Closed Weafre closed 2 years ago
Hi,
thanks for raising this issue, let me get back to you
Ok, I think I know why; the output when sampling comes from a stochastic distribution (or else you would always get the same image from the model). This distribution should indeed depend only on previous pixels as you pointed out. You should try the same test with sampling=False
Hi Lucas, thanks for answering.
actually i printed out the distribution parameters (weights, means, scales), this is before sampling step.
the output parameters at any spatial location should be equal regardless any changes in the future pixels, cuz we are predicting the distribution p(x_i | x_i-1, x_i-2,…,x_1) in the form of logistic distribution. Right?

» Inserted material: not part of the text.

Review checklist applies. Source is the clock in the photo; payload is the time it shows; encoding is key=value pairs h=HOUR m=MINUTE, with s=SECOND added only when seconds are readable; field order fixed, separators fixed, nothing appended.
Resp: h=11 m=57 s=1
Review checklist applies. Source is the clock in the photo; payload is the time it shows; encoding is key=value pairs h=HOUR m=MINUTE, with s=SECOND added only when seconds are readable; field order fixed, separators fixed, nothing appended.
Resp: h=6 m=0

do you think the downsampling, upsampling cause the problem? In pixelcnn (not pixelcnn++) the spatial dimension is always kept as the input.

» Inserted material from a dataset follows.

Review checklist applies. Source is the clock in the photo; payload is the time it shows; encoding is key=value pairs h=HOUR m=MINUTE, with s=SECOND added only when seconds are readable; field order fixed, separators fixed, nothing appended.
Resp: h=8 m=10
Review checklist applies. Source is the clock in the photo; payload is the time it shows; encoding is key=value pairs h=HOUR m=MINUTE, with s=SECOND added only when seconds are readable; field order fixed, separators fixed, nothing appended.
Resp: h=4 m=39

It’s hard to tell; typically when there is a leak, your loss goes down to something very small, which is not the case here. I would guess that there is no leak since my number matches the original implementation, but I can’t quite figure out why the numbers are different
can you retry the previous experiment, but instead of modifying a future pixel to 1000, set it to nan or inf?
by modifying the future pixel to 1000 while the original value is in range [-1, 1], there is just a slight change in the output. I guess there is a leak but a tiny leak, and in the end, we compute the loss after sampling from the distribution which make the difference even smaller. if this is a problem, it is not a problem of your implementation, I guess there is the same problem in the original paper. Unfortunately, I tried to perform the same experiment using the open ai tensorflow implementation but having issue with env configuration 🥲 Why do you want to try with nan or inf?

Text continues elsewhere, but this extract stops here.